About this exercise. Below are some records; write them all out again exactly.

------ Data listing ------

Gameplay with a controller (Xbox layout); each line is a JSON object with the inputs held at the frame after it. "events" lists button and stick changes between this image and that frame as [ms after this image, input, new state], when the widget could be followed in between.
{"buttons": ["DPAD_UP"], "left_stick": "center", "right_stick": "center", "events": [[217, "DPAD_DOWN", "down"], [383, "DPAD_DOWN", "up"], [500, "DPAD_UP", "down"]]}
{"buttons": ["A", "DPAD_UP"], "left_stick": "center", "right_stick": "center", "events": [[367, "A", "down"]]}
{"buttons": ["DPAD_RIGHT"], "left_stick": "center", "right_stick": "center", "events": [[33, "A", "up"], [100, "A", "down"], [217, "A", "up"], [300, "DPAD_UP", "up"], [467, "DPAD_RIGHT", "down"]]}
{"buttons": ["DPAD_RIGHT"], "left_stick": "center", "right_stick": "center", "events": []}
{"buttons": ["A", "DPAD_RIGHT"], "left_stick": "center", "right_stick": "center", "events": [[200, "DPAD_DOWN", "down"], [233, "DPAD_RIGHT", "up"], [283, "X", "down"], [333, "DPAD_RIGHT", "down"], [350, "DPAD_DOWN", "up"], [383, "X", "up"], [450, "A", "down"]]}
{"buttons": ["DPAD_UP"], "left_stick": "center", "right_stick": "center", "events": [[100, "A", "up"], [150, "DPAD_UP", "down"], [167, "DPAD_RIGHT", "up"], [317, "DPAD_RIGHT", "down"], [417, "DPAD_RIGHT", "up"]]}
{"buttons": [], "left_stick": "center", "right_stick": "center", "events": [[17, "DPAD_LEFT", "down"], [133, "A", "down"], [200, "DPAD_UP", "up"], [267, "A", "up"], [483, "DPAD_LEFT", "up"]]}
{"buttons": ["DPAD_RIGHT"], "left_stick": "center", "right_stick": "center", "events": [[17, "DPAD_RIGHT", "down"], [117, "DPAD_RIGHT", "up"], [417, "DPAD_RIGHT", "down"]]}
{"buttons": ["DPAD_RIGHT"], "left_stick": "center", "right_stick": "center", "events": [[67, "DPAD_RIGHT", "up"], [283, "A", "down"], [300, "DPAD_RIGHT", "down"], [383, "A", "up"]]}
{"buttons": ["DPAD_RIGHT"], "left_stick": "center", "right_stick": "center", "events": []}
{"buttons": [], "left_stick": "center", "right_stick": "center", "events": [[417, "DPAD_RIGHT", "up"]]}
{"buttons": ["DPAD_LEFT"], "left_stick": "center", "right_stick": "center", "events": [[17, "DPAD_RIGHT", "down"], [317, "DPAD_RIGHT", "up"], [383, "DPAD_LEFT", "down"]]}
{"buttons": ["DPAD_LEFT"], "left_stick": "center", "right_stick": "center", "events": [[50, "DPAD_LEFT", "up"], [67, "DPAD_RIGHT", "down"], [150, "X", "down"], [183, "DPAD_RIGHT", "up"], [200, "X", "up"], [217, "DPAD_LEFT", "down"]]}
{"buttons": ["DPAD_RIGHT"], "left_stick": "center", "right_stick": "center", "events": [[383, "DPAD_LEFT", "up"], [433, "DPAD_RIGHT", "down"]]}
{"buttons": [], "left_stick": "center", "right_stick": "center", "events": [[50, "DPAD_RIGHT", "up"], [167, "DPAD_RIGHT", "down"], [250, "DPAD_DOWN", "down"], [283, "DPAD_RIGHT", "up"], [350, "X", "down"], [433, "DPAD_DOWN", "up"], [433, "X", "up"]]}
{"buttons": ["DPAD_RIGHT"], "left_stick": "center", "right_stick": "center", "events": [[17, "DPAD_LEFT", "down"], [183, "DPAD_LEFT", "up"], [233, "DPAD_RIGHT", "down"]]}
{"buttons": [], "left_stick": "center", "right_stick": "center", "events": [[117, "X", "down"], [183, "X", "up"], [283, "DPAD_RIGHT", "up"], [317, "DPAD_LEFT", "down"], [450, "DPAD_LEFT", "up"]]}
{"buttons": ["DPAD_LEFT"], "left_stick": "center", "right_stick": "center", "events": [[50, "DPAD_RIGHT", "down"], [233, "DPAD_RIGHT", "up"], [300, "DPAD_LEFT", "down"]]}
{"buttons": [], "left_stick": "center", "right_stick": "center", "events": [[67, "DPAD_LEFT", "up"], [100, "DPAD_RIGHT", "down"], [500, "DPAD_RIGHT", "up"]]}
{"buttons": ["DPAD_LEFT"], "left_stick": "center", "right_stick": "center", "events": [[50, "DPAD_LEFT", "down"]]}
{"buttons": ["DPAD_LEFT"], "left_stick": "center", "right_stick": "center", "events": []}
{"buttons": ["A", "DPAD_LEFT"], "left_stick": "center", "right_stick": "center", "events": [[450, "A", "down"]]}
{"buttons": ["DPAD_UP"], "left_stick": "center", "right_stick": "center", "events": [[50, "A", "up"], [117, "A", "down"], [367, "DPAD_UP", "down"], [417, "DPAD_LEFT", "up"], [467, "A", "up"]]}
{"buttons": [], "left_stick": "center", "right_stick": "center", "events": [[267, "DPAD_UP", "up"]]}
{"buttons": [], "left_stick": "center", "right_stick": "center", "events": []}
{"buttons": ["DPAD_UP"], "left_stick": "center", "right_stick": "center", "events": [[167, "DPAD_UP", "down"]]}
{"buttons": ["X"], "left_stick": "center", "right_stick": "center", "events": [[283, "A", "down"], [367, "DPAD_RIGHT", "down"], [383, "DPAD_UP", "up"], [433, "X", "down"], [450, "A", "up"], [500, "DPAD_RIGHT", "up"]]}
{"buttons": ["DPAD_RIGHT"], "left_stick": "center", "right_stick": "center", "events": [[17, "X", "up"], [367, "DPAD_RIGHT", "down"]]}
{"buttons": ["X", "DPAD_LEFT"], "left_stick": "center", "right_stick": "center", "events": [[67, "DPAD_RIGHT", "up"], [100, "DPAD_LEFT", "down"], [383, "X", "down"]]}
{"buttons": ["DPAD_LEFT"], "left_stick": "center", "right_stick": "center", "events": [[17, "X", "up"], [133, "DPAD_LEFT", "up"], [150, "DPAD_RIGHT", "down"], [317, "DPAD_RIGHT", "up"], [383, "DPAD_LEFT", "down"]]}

------

Solution for this exercise.
Gameplay with a controller (Xbox layout); each line is a JSON object with the inputs held at the frame after it. "events" lists button and stick changes between this image and that frame as [ms after this image, input, new state], when the widget could be followed in between.
{"buttons": ["DPAD_UP"], "left_stick": "center", "right_stick": "center", "events": [[217, "DPAD_DOWN", "down"], [383, "DPAD_DOWN", "up"], [500, "DPAD_UP", "down"]]}
{"buttons": ["A", "DPAD_UP"], "left_stick": "center", "right_stick": "center", "events": [[367, "A", "down"]]}
{"buttons": ["DPAD_RIGHT"], "left_stick": "center", "right_stick": "center", "events": [[33, "A", "up"], [100, "A", "down"], [217, "A", "up"], [300, "DPAD_UP", "up"], [467, "DPAD_RIGHT", "down"]]}
{"buttons": ["DPAD_RIGHT"], "left_stick": "center", "right_stick": "center", "events": []}
{"buttons": ["A", "DPAD_RIGHT"], "left_stick": "center", "right_stick": "center", "events": [[200, "DPAD_DOWN", "down"], [233, "DPAD_RIGHT", "up"], [283, "X", "down"], [333, "DPAD_RIGHT", "down"], [350, "DPAD_DOWN", "up"], [383, "X", "up"], [450, "A", "down"]]}
{"buttons": ["DPAD_UP"], "left_stick": "center", "right_stick": "center", "events": [[100, "A", "up"], [150, "DPAD_UP", "down"], [167, "DPAD_RIGHT", "up"], [317, "DPAD_RIGHT", "down"], [417, "DPAD_RIGHT", "up"]]}
{"buttons": [], "left_stick": "center", "right_stick": "center", "events": [[17, "DPAD_LEFT", "down"], [133, "A", "down"], [200, "DPAD_UP", "up"], [267, "A", "up"], [483, "DPAD_LEFT", "up"]]}
{"buttons": ["DPAD_RIGHT"], "left_stick": "center", "right_stick": "center", "events": [[17, "DPAD_RIGHT", "down"], [117, "DPAD_RIGHT", "up"], [417, "DPAD_RIGHT", "down"]]}
{"buttons": ["DPAD_RIGHT"], "left_stick": "center", "right_stick": "center", "events": [[67, "DPAD_RIGHT", "up"], [283, "A", "down"], [300, "DPAD_RIGHT", "down"], [383, "A", "up"]]}
{"buttons": ["DPAD_RIGHT"], "left_stick": "center", "right_stick": "center", "events": []}
{"buttons": [], "left_stick": "center", "right_stick": "center", "events": [[417, "DPAD_RIGHT", "up"]]}
{"buttons": ["DPAD_LEFT"], "left_stick": "center", "right_stick": "center", "events": [[17, "DPAD_RIGHT", "down"], [317, "DPAD_RIGHT", "up"], [383, "DPAD_LEFT", "down"]]}
{"buttons": ["DPAD_LEFT"], "left_stick": "center", "right_stick": "center", "events": [[50, "DPAD_LEFT", "up"], [67, "DPAD_RIGHT", "down"], [150, "X", "down"], [183, "DPAD_RIGHT", "up"], [200, "X", "up"], [217, "DPAD_LEFT", "down"]]}
{"buttons": ["DPAD_RIGHT"], "left_stick": "center", "right_stick": "center", "events": [[383, "DPAD_LEFT", "up"], [433, "DPAD_RIGHT", "down"]]}
{"buttons": [], "left_stick": "center", "right_stick": "center", "events": [[50, "DPAD_RIGHT", "up"], [167, "DPAD_RIGHT", "down"], [250, "DPAD_DOWN", "down"], [283, "DPAD_RIGHT", "up"], [350, "X", "down"], [433, "DPAD_DOWN", "up"], [433, "X", "up"]]}
{"buttons": ["DPAD_RIGHT"], "left_stick": "center", "right_stick": "center", "events": [[17, "DPAD_LEFT", "down"], [183, "DPAD_LEFT", "up"], [233, "DPAD_RIGHT", "down"]]}
{"buttons": [], "left_stick": "center", "right_stick": "center", "events": [[117, "X", "down"], [183, "X", "up"], [283, "DPAD_RIGHT", "up"], [317, "DPAD_LEFT", "down"], [450, "DPAD_LEFT", "up"]]}
{"buttons": ["DPAD_LEFT"], "left_stick": "center", "right_stick": "center", "events": [[50, "DPAD_RIGHT", "down"], [233, "DPAD_RIGHT", "up"], [300, "DPAD_LEFT", "down"]]}
{"buttons": [], "left_stick": "center", "right_stick": "center", "events": [[67, "DPAD_LEFT", "up"], [100, "DPAD_RIGHT", "down"], [500, "DPAD_RIGHT", "up"]]}
{"buttons": ["DPAD_LEFT"], "left_stick": "center", "right_stick": "center", "events": [[50, "DPAD_LEFT", "down"]]}
{"buttons": ["DPAD_LEFT"], "left_stick": "center", "right_stick": "center", "events": []}
{"buttons": ["A", "DPAD_LEFT"], "left_stick": "center", "right_stick": "center", "events": [[450, "A", "down"]]}
{"buttons": ["DPAD_UP"], "left_stick": "center", "right_stick": "center", "events": [[50, "A", "up"], [117, "A", "down"], [367, "DPAD_UP", "down"], [417, "DPAD_LEFT", "up"], [467, "A", "up"]]}
{"buttons": [], "left_stick": "center", "right_stick": "center", "events": [[267, "DPAD_UP", "up"]]}
{"buttons": [], "left_stick": "center", "right_stick": "center", "events": []}
{"buttons": ["DPAD_UP"], "left_stick": "center", "right_stick": "center", "events": [[167, "DPAD_UP", "down"]]}
{"buttons": ["X"], "left_stick": "center", "right_stick": "center", "events": [[283, "A", "down"], [367, "DPAD_RIGHT", "down"], [383, "DPAD_UP", "up"], [433, "X", "down"], [450, "A", "up"], [500, "DPAD_RIGHT", "up"]]}
{"buttons": ["DPAD_RIGHT"], "left_stick": "center", "right_stick": "center", "events": [[17, "X", "up"], [367, "DPAD_RIGHT", "down"]]}
{"buttons": ["X", "DPAD_LEFT"], "left_stick": "center", "right_stick": "center", "events": [[67, "DPAD_RIGHT", "up"], [100, "DPAD_LEFT", "down"], [383, "X", "down"]]}
{"buttons": ["DPAD_LEFT"], "left_stick": "center", "right_stick": "center", "events": [[17, "X", "up"], [133, "DPAD_LEFT", "up"], [150, "DPAD_RIGHT", "down"], [317, "DPAD_RIGHT", "up"], [383, "DPAD_LEFT", "down"]]}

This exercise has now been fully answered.